INPUT MATERIAL section start
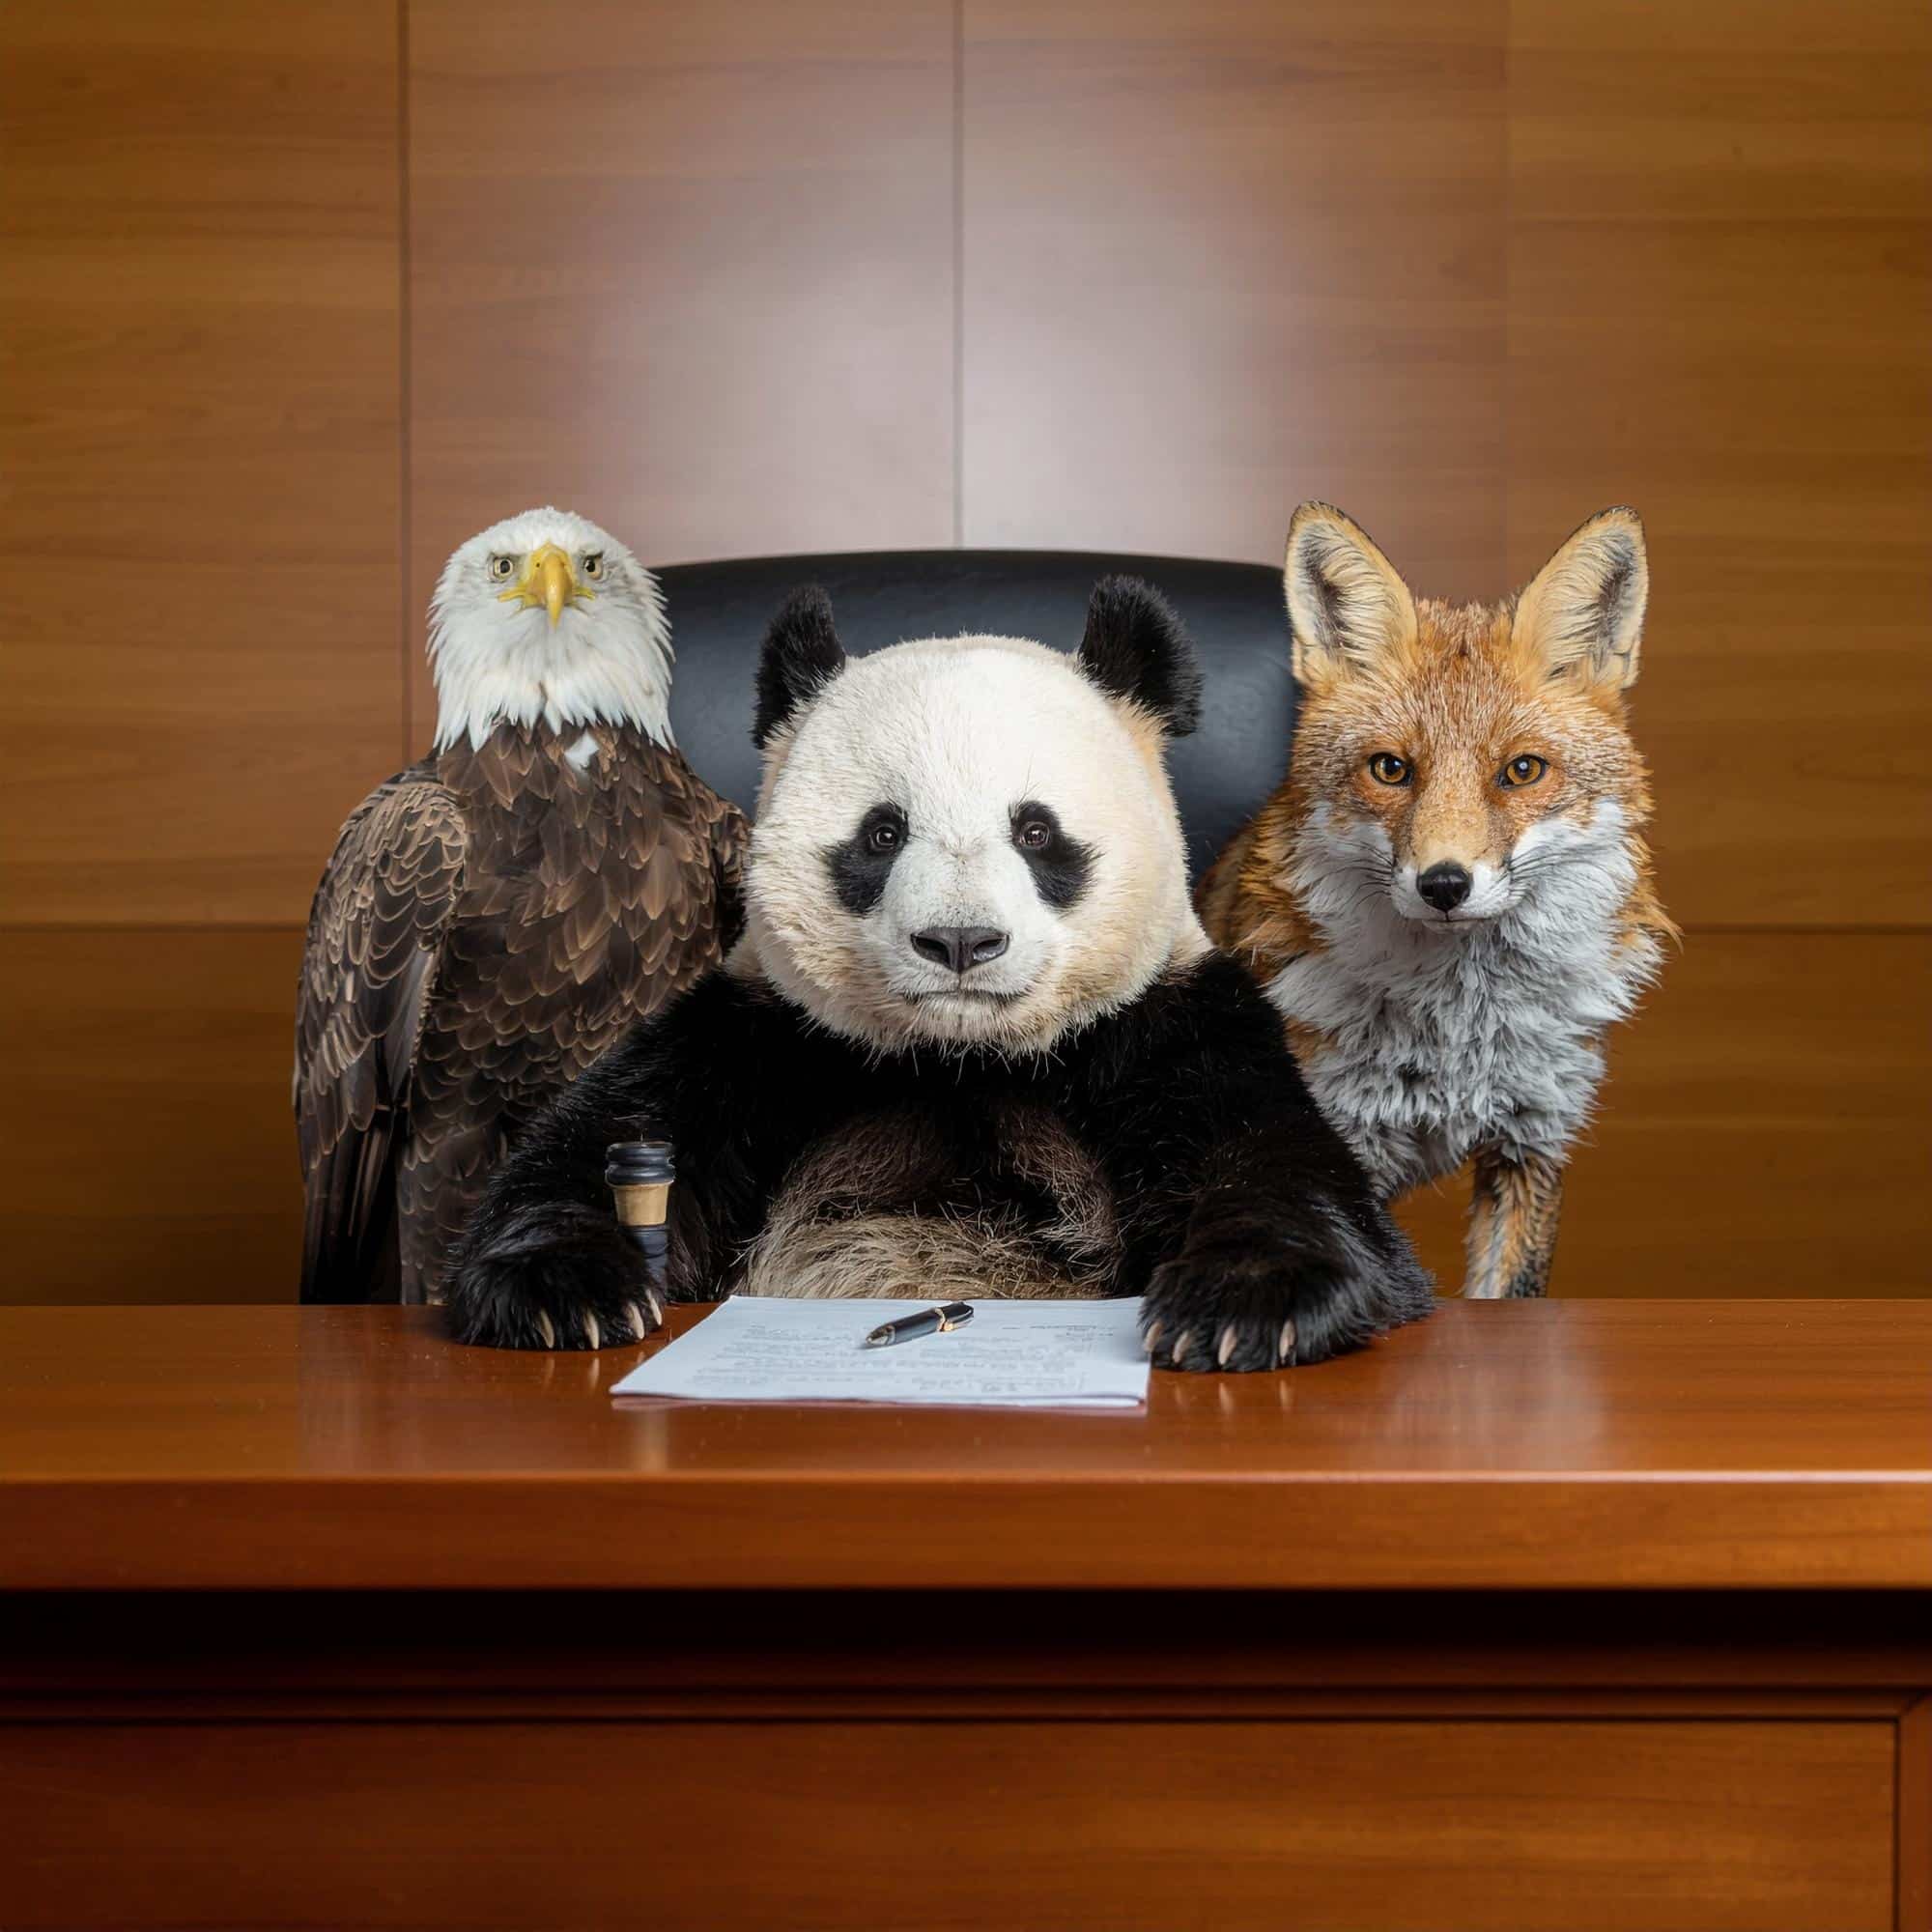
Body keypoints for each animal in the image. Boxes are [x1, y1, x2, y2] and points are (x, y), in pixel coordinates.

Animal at [446, 577, 1432, 1371]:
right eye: (882, 834)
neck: (962, 1055)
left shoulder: (1165, 1027)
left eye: (1036, 831)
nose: (960, 942)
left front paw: (1241, 1306)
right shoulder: (761, 1040)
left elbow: (1278, 1164)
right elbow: (598, 1140)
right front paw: (563, 1290)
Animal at [1198, 502, 1676, 1299]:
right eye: (1391, 769)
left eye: (1522, 771)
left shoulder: (1531, 1141)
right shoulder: (1335, 1150)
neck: (1461, 1034)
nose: (1445, 885)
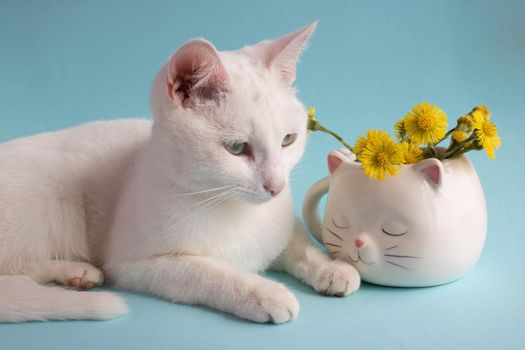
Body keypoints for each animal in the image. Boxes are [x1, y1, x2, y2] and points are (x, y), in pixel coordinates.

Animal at [0, 21, 358, 322]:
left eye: (288, 140)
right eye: (237, 148)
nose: (277, 186)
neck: (233, 210)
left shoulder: (279, 223)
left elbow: (298, 241)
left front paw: (331, 268)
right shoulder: (136, 265)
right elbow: (208, 272)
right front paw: (263, 292)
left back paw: (75, 273)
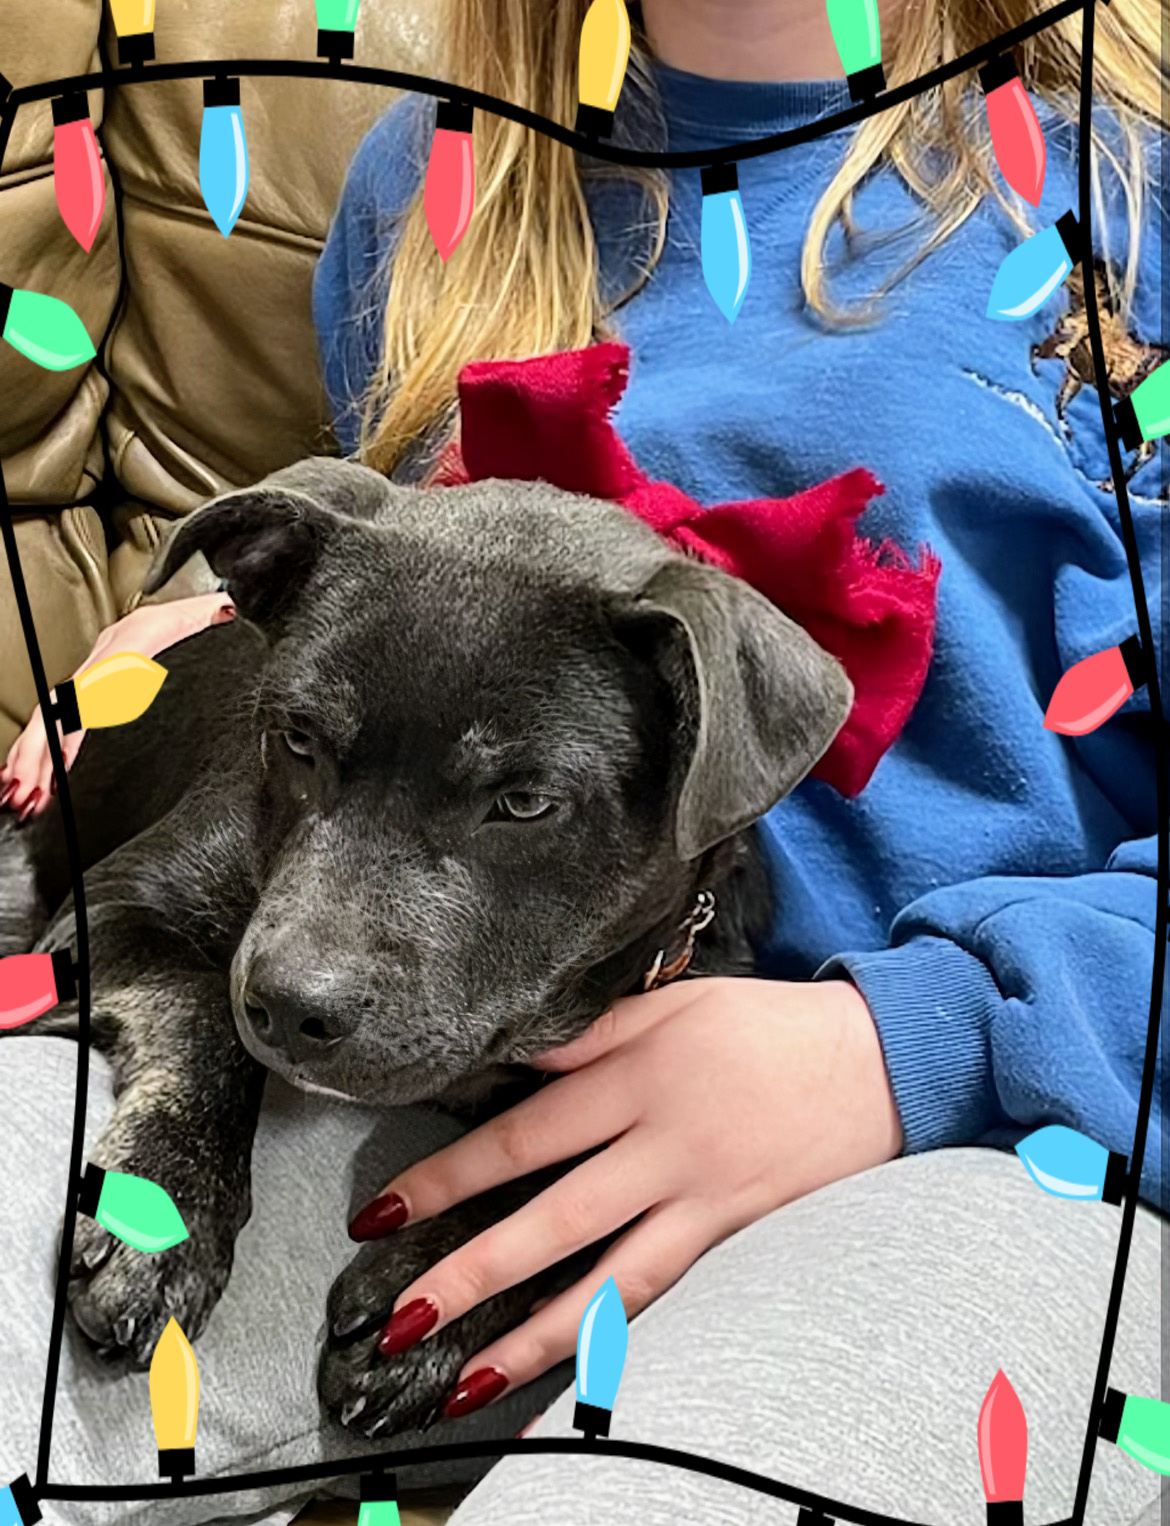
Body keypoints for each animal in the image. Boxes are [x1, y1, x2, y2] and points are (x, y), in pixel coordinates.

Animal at [2, 451, 854, 1440]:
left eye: (524, 802)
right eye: (295, 739)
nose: (288, 1009)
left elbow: (595, 1157)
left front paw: (429, 1297)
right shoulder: (115, 903)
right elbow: (203, 1006)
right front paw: (161, 1213)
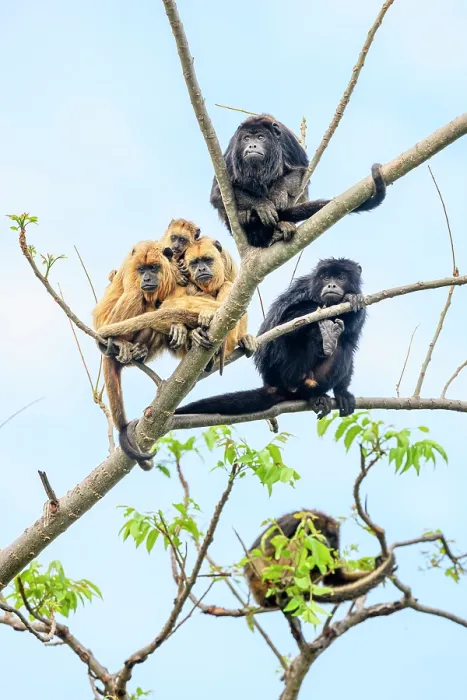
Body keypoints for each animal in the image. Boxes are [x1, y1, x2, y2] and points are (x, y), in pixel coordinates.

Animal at [174, 258, 364, 419]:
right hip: (288, 369)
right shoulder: (304, 289)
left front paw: (351, 297)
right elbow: (285, 322)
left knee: (346, 346)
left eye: (341, 277)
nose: (331, 284)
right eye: (325, 278)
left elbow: (353, 337)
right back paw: (326, 340)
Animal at [211, 114, 386, 248]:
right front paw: (262, 204)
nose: (252, 145)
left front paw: (278, 193)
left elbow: (300, 171)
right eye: (246, 138)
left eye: (261, 137)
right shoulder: (232, 151)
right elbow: (217, 193)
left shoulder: (288, 142)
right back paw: (245, 216)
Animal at [243, 509, 395, 644]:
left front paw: (379, 563)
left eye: (331, 536)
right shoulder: (292, 521)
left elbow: (335, 579)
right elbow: (258, 551)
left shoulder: (335, 544)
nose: (326, 543)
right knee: (298, 540)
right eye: (320, 533)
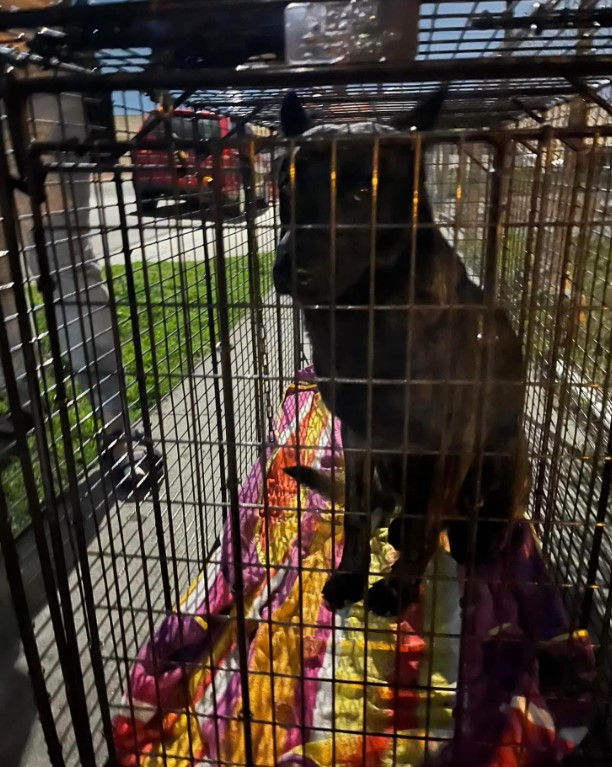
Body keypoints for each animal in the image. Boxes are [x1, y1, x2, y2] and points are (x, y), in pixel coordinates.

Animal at [274, 90, 528, 616]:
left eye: (360, 193)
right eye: (287, 184)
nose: (289, 270)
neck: (364, 313)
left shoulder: (448, 445)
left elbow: (427, 529)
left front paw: (399, 588)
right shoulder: (357, 436)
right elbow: (354, 514)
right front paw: (351, 574)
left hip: (506, 456)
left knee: (470, 527)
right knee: (388, 511)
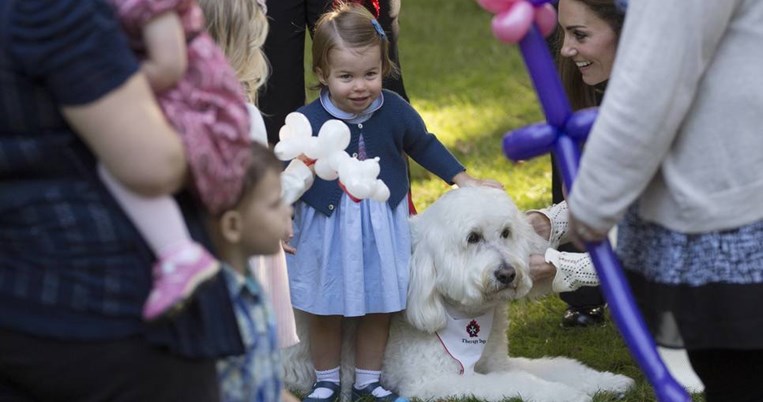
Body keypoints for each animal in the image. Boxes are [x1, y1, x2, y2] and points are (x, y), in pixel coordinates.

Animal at [284, 187, 636, 400]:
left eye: (506, 233)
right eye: (473, 238)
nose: (507, 274)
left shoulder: (497, 363)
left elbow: (559, 366)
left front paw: (608, 381)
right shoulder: (438, 382)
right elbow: (522, 384)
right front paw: (567, 395)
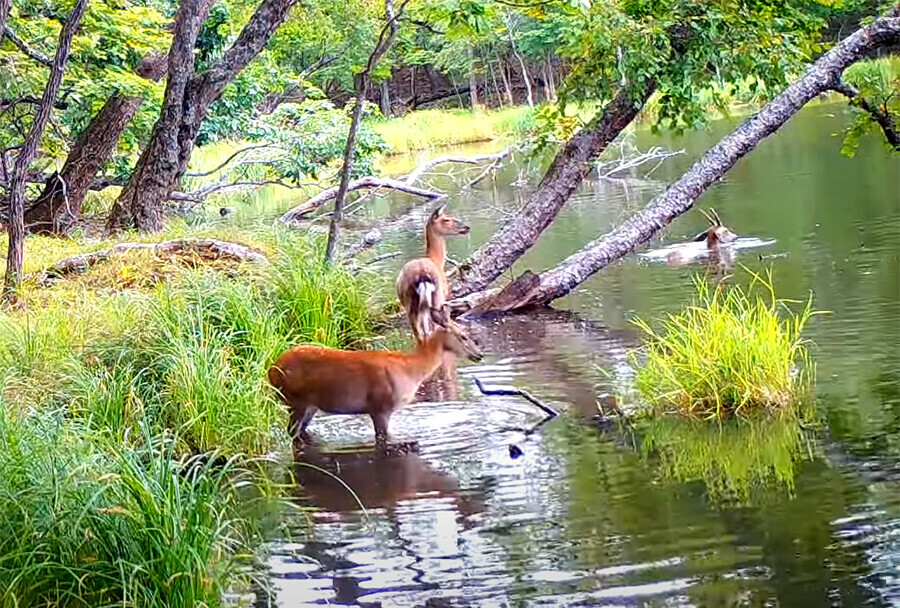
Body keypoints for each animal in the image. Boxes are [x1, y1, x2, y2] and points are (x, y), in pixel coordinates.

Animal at [268, 320, 482, 448]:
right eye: (463, 336)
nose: (478, 354)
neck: (411, 369)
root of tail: (271, 370)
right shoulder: (381, 406)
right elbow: (383, 439)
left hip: (310, 405)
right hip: (295, 399)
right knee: (292, 432)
INPUT MATERIAL section end
■ ACTIVITY: Reproduce the records above exactly, but only from the line with "nose: (1445, 885)" up to and including the line with "right shoulder: (115, 903)". Leave the pictures out.

■ REPLY:
nose: (1445, 885)
Body keypoints for each animal in the image. Boxes are [x1, y1, x2, y2] and points are (x, y), in pixel coordinates.

Animal at [0, 21, 358, 322]:
left eye: (288, 140)
right eye: (237, 148)
nose: (277, 186)
neck: (233, 210)
left shoulder: (279, 223)
left elbow: (298, 241)
left front paw: (331, 268)
right shoulder: (136, 265)
right elbow: (208, 272)
right front paw: (263, 292)
left back paw: (75, 273)
Body keypoints for each animal in the image. Boxes are [x1, y1, x2, y2] and points are (x, y), in pixel coordinates.

Animal at [2, 451, 854, 1440]:
left eye: (524, 802)
right eye: (295, 739)
nose: (288, 1009)
left elbow: (595, 1157)
left front paw: (429, 1297)
right shoulder: (115, 903)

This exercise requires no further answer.